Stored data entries
+-------+
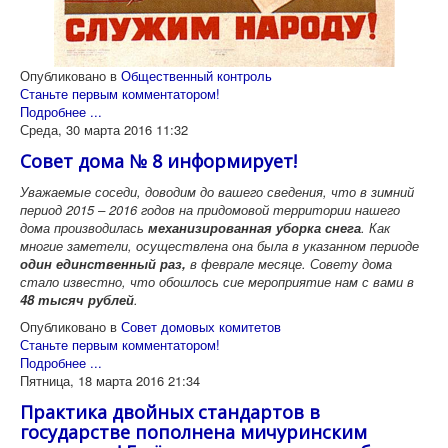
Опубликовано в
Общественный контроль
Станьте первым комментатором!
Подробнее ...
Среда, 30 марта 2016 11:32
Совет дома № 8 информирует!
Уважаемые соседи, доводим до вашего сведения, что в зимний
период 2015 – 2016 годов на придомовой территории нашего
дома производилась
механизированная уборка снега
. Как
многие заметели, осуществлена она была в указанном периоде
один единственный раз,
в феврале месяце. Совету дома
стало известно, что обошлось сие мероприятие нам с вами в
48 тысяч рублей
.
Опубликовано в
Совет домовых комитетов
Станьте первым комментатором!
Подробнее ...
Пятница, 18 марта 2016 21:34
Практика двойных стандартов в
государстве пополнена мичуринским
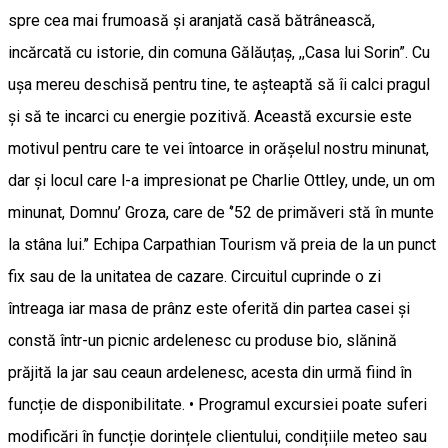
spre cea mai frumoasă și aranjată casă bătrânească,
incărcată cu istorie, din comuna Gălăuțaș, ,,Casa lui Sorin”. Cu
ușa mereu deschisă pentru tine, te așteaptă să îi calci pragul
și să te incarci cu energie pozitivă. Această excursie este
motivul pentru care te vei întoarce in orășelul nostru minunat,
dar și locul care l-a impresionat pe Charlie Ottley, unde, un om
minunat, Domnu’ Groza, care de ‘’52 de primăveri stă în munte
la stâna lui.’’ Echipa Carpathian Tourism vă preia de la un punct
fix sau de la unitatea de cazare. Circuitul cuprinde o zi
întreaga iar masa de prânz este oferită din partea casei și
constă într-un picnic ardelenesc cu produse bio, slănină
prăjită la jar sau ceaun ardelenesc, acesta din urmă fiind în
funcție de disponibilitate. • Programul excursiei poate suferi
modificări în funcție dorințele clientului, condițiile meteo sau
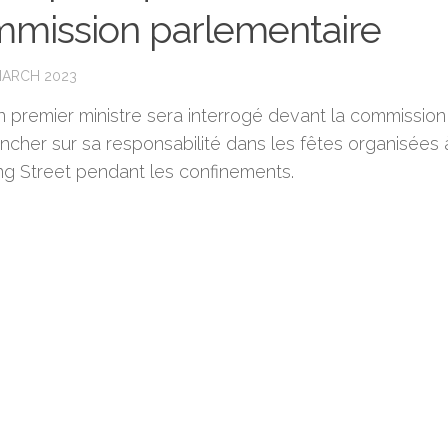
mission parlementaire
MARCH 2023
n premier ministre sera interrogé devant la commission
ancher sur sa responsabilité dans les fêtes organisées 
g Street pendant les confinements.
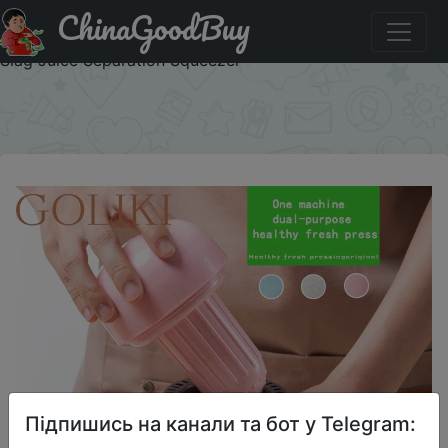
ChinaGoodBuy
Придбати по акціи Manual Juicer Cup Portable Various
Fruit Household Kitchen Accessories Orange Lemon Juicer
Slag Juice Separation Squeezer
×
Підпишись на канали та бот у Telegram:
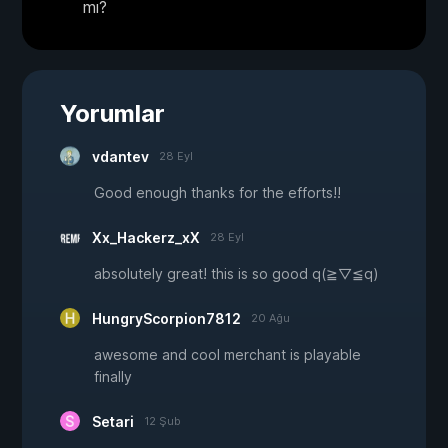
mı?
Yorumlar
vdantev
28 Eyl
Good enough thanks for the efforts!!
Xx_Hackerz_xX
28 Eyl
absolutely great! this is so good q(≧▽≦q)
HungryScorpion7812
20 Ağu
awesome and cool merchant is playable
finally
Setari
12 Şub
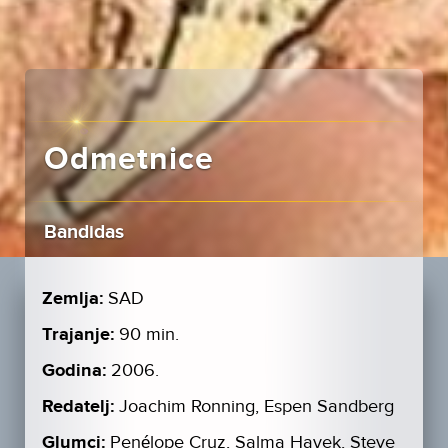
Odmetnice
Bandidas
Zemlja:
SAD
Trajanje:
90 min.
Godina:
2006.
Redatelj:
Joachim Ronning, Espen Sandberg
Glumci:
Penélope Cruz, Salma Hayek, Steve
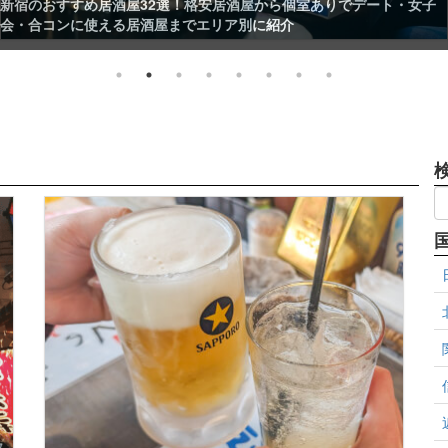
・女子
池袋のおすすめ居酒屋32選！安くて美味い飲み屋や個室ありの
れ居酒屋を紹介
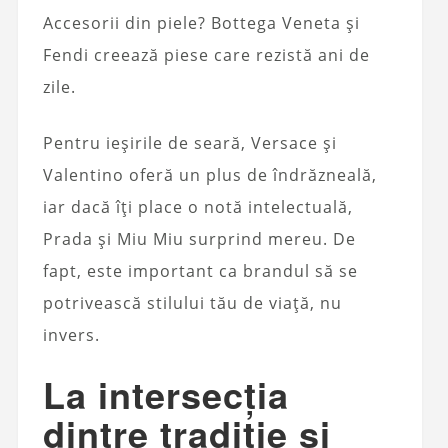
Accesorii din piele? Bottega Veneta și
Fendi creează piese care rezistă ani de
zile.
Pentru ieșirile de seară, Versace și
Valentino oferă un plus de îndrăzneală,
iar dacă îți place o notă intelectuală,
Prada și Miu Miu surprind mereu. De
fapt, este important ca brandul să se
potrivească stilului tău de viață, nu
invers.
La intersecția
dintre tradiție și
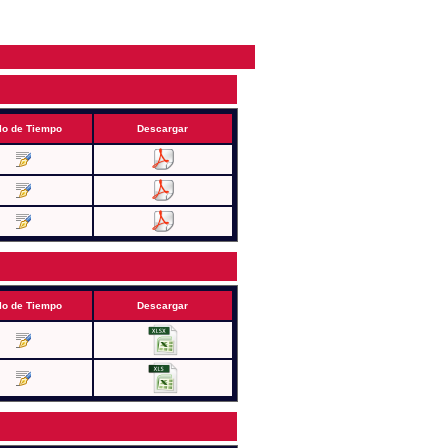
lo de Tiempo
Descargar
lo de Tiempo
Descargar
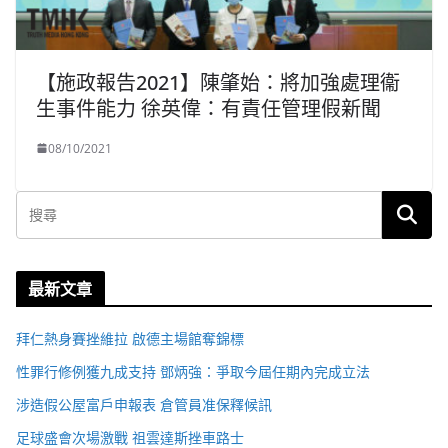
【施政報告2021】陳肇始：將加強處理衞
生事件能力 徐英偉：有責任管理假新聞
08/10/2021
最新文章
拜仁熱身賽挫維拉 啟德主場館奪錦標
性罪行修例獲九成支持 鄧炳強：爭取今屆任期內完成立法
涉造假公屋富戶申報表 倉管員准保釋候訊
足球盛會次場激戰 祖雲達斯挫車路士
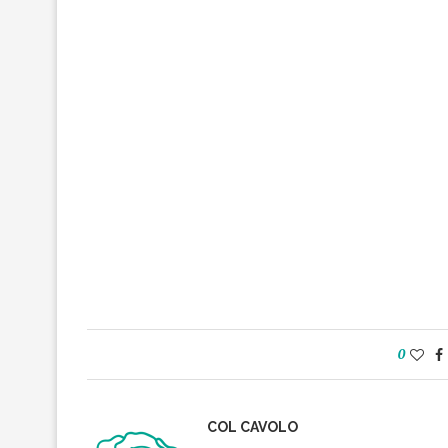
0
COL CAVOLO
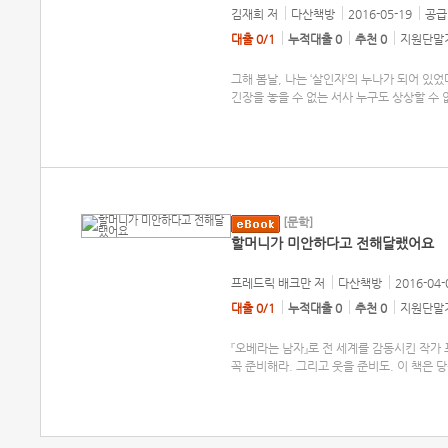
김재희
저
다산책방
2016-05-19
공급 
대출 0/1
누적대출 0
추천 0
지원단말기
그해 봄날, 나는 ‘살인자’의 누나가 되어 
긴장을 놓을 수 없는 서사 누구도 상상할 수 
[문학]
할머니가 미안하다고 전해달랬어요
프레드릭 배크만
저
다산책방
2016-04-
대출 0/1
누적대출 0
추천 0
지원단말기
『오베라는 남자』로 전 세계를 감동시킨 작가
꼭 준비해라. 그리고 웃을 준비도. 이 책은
+-------+
**Task instructions**
Give back every record precisely as it stands, without the images.

**Result**
Опубликовано в
Общественный контроль
Станьте первым комментатором!
Подробнее ...
Среда, 30 марта 2016 11:32
Совет дома № 8 информирует!
Уважаемые соседи, доводим до вашего сведения, что в зимний
период 2015 – 2016 годов на придомовой территории нашего
дома производилась
механизированная уборка снега
. Как
многие заметели, осуществлена она была в указанном периоде
один единственный раз,
в феврале месяце. Совету дома
стало известно, что обошлось сие мероприятие нам с вами в
48 тысяч рублей
.
Опубликовано в
Совет домовых комитетов
Станьте первым комментатором!
Подробнее ...
Пятница, 18 марта 2016 21:34
Практика двойных стандартов в
государстве пополнена мичуринским
spre cea mai frumoasă și aranjată casă bătrânească,
incărcată cu istorie, din comuna Gălăuțaș, ,,Casa lui Sorin”. Cu
ușa mereu deschisă pentru tine, te așteaptă să îi calci pragul
și să te incarci cu energie pozitivă. Această excursie este
motivul pentru care te vei întoarce in orășelul nostru minunat,
dar și locul care l-a impresionat pe Charlie Ottley, unde, un om
minunat, Domnu’ Groza, care de ‘’52 de primăveri stă în munte
la stâna lui.’’ Echipa Carpathian Tourism vă preia de la un punct
fix sau de la unitatea de cazare. Circuitul cuprinde o zi
întreaga iar masa de prânz este oferită din partea casei și
constă într-un picnic ardelenesc cu produse bio, slănină
prăjită la jar sau ceaun ardelenesc, acesta din urmă fiind în
funcție de disponibilitate. • Programul excursiei poate suferi
modificări în funcție dorințele clientului, condițiile meteo sau
mission parlementaire
MARCH 2023
n premier ministre sera interrogé devant la commission
ancher sur sa responsabilité dans les fêtes organisées 
g Street pendant les confinements.
ChinaGoodBuy
Придбати по акціи Manual Juicer Cup Portable Various
Fruit Household Kitchen Accessories Orange Lemon Juicer
Slag Juice Separation Squeezer
×
Підпишись на канали та бот у Telegram:
mı?
Yorumlar
vdantev
28 Eyl
Good enough thanks for the efforts!!
Xx_Hackerz_xX
28 Eyl
absolutely great! this is so good q(≧▽≦q)
HungryScorpion7812
20 Ağu
awesome and cool merchant is playable
finally
Setari
12 Şub
Odmetnice
Bandidas
Zemlja:
SAD
Trajanje:
90 min.
Godina:
2006.
Redatelj:
Joachim Ronning, Espen Sandberg
Glumci:
Penélope Cruz, Salma Hayek, Steve
・女子
池袋のおすすめ居酒屋32選！安くて美味い飲み屋や個室ありの
れ居酒屋を紹介
Accesorii din piele? Bottega Veneta și
Fendi creează piese care rezistă ani de
zile.
Pentru ieșirile de seară, Versace și
Valentino oferă un plus de îndrăzneală,
iar dacă îți place o notă intelectuală,
Prada și Miu Miu surprind mereu. De
fapt, este important ca brandul să se
potrivească stilului tău de viață, nu
invers.
La intersecția
dintre tradiție și
lo de Tiempo
Descargar
lo de Tiempo
Descargar
【施政報告2021】陳肇始：將加強處理衞
生事件能力 徐英偉：有責任管理假新聞
08/10/2021
最新文章
拜仁熱身賽挫維拉 啟德主場館奪錦標
性罪行修例獲九成支持 鄧炳強：爭取今屆任期內完成立法
涉造假公屋富戶申報表 倉管員准保釋候訊
足球盛會次場激戰 祖雲達斯挫車路士
0
COL CAVOLO
김재희
저
다산책방
2016-05-19
공급 
대출 0/1
누적대출 0
추천 0
지원단말기
그해 봄날, 나는 ‘살인자’의 누나가 되어 
긴장을 놓을 수 없는 서사 누구도 상상할 수 
[문학]
할머니가 미안하다고 전해달랬어요
프레드릭 배크만
저
다산책방
2016-04-
대출 0/1
누적대출 0
추천 0
지원단말기
『오베라는 남자』로 전 세계를 감동시킨 작가
꼭 준비해라. 그리고 웃을 준비도. 이 책은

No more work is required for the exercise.